Ein extrem nützliches Werkzeug hierfür ist für mich die Technik der Notfall-Selbst-Empathie. Ich habe diese Technik aus der gewaltfreien Kommunikation übernommen und nutze sie fast täglich, inzwischen weniger als Notfall-Werkzeug sondern eher um bei mir und im Moment präsent zu bleiben.
Die Technik umfasst nur einen Satz: „Ich fühle mich … weil ich ein Bedürfnis nach … habe.“
Sobald ich spüre, dass ich von außen getriggert werde, spüre ich nach innen und benenne konkret, was ich fühle und welches Bedürfnis dahinter stehen könnte.
Beispiel: Ich fühle ganz viel Wut / Stress, weil ich gerade alleine und in Ruhe sein will.
Wichtig: Dabei bleibe ich ganz bei mir – also ohne: „du stresst mich“ oder „weil ich will, dass du mich in Ruhe lässt“
Das klare Benennen, was du spürst, welches Bedürfnis du hast sowie das ganz bei dir bleiben helfen, die Gefühle ganz anzunehmen und danach (!) in ein lösungsorientiertes Denken zu kommen, anstatt zum Gegenangriff überzugehen. Denn da du bei dir bleibst, kannst auch du allein die Lösung sein.
Und das Begreifen und wiederholte Erfahren der Emotionen als Welle, die wirklich vorbeigeht, hilft geduldig nach innen zu spüren, auch wenn es schwer ist.
Am Anfang ist es richtig herausfordernd, dem Verlangen zu widerstehen, sich in den Streit ziehen zu lassen – man ist ja immerhin im Recht – nicht wahr.
Aber nach ein paar Erfolgserlebnisses ist es für mich einfach nur genial, wie einfach es ist, unsägliche Konflikte zu umschiffen.
Wenn du diese Technik üben willst, kannst du über denn Tag verteilt regelmäßig nach Innen spüren und den Satz für dich formulieren. Am Anfang ist es wichtig, dies regelmäßig zu tun, auch und gerade wenn es dir super gut geht.

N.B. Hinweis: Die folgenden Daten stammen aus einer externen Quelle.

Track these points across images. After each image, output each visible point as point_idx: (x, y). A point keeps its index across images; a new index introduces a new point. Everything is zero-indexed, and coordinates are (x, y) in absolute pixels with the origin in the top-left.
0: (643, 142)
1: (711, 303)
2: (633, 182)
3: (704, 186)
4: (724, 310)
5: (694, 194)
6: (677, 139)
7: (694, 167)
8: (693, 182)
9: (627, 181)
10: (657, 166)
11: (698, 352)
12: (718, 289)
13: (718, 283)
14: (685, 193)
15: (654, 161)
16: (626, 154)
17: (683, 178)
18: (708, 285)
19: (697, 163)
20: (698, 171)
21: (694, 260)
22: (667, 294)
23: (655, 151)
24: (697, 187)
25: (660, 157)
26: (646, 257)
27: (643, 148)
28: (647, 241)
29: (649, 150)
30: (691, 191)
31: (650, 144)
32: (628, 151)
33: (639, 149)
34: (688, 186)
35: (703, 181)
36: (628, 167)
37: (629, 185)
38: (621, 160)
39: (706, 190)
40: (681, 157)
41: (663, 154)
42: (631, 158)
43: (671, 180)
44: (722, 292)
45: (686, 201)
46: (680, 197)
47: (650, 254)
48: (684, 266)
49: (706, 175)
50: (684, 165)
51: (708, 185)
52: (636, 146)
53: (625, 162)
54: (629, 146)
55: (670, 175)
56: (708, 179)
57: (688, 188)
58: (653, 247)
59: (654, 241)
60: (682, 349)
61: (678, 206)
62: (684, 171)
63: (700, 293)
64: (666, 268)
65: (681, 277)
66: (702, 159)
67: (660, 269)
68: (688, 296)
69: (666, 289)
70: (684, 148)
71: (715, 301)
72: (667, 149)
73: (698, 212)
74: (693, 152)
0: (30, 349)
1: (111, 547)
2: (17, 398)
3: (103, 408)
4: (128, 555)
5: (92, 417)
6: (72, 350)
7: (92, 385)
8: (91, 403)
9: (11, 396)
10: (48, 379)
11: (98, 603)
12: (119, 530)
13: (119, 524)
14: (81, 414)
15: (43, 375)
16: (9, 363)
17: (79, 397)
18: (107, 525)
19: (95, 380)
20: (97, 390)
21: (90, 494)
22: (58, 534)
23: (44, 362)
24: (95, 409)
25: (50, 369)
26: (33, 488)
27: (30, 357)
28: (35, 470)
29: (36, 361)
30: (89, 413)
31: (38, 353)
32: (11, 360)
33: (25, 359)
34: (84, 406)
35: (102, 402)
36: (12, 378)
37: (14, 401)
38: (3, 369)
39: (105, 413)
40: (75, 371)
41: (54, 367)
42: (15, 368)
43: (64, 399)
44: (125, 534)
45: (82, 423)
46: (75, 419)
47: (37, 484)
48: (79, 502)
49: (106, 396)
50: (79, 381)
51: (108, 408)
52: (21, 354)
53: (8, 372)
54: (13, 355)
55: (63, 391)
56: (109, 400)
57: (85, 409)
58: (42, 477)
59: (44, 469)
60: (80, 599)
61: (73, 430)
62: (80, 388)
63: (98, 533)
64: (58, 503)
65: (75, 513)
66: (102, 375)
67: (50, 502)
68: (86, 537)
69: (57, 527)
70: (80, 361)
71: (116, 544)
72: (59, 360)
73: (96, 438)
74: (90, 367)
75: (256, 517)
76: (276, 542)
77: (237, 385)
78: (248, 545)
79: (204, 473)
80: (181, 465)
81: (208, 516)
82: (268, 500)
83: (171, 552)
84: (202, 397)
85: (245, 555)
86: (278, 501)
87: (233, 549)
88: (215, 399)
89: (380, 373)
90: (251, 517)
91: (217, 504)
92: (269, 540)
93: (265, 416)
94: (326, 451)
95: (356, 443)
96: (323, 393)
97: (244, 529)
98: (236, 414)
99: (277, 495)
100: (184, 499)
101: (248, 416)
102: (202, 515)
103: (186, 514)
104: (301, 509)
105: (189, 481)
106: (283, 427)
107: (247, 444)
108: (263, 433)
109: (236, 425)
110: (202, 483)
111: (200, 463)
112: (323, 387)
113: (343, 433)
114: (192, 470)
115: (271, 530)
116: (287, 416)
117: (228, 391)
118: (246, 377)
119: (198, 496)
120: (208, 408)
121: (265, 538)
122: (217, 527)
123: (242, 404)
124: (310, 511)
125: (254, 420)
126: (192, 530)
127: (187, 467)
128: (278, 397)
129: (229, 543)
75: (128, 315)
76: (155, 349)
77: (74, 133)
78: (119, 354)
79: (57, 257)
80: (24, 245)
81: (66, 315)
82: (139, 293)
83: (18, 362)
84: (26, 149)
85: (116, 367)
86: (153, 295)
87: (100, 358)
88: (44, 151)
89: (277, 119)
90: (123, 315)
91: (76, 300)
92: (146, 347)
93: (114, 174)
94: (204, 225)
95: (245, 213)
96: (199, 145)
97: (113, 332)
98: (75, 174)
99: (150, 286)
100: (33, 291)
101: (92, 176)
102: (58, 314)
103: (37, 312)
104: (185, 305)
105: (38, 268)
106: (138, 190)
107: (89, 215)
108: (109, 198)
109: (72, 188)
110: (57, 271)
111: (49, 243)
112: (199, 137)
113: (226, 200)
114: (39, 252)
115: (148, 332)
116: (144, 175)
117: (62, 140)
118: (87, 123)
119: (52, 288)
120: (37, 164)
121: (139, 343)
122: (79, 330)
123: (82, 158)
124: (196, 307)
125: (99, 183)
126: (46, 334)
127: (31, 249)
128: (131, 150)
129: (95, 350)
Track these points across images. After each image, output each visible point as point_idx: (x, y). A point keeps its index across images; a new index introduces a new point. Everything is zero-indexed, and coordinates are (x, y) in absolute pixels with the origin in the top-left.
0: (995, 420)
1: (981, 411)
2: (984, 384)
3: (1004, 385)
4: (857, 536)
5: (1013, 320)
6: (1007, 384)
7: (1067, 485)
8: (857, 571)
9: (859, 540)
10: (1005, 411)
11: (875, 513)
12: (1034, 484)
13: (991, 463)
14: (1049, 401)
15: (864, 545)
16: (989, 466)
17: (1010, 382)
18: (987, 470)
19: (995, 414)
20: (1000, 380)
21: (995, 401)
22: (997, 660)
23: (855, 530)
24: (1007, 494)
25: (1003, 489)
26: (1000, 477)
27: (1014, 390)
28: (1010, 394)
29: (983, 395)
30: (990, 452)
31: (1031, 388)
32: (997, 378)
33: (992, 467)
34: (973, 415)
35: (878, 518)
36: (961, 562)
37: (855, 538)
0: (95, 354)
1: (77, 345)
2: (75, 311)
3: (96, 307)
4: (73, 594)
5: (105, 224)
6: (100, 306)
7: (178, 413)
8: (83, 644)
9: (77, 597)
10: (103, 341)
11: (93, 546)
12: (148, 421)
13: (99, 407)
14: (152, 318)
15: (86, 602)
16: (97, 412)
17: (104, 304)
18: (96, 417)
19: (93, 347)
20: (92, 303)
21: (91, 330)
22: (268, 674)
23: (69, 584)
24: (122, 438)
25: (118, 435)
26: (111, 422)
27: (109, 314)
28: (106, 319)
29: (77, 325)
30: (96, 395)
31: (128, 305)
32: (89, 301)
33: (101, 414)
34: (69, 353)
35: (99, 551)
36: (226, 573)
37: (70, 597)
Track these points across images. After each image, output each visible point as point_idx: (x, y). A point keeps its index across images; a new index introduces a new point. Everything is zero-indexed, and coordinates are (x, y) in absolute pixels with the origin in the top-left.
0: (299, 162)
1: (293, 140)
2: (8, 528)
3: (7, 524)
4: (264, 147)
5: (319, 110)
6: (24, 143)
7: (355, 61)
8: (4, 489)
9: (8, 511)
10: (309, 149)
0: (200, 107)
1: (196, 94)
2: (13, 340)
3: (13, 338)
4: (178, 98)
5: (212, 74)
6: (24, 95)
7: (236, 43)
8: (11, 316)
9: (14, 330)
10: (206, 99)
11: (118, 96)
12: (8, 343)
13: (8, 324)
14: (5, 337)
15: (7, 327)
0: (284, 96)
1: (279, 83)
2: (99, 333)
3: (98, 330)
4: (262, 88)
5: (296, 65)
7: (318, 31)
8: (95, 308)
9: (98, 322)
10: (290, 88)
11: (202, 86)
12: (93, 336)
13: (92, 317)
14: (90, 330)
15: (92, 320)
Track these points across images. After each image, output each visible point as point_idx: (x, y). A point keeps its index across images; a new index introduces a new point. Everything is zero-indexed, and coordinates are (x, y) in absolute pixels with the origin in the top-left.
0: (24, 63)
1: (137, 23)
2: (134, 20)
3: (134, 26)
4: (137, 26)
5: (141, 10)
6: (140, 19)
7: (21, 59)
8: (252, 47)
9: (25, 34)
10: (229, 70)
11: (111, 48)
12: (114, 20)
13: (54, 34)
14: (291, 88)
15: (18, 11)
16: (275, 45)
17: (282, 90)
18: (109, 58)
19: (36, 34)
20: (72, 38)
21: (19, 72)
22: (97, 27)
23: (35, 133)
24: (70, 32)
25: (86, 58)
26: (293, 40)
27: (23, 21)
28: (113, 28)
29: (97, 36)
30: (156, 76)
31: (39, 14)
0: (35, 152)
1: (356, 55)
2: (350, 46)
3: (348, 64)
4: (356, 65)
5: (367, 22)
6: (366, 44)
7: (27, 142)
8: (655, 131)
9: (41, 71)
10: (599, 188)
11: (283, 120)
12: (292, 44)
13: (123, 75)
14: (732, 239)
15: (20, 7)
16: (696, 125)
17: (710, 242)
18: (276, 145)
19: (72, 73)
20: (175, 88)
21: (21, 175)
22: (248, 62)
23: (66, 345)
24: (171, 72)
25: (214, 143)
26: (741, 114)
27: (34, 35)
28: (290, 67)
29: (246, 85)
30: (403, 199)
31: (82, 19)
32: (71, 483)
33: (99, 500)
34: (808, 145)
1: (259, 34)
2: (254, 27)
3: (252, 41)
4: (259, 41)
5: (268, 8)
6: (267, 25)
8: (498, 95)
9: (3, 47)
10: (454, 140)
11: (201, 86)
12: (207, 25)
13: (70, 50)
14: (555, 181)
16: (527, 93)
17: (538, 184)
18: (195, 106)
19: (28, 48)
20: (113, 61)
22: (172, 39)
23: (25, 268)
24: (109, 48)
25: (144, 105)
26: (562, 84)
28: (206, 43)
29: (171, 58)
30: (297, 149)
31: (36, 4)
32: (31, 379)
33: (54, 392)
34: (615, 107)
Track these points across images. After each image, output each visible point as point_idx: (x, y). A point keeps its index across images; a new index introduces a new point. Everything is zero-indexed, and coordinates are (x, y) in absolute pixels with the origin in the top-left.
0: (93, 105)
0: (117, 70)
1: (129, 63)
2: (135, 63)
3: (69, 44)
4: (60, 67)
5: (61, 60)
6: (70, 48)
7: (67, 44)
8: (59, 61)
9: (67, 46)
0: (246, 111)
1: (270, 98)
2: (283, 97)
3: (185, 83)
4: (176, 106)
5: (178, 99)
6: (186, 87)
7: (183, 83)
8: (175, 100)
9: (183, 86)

Denn es dauert ein wenig, bis man direkt und zielsicher Emotion und Bedürfnis klar benennen kann (zumindest war das bei mir so).
Immer, wenn du also gerade mal einen Moment hast – beim Kaffee kochen, beim mal kurz aus dem Fenster schauen, beim Händewaschen, in der Warteschlange – spüre einfach in dich hinein und formuliere aus, wie du dich fühlst und welches Bedürfnis dahinter steht. Lasse dabei äußere Umstände und andere Personen wie oben beschrieben unerwähnt.
Wenn du ein bisschen Übung darin hast, wird es dir immer leichter fallen, auch in anspruchsvollen Situationen bei dir zu bleiben und die Gefühlswellen deiner Mitmenschen vorbeiziehen zu sehen, ohne hineingezogen zu werden.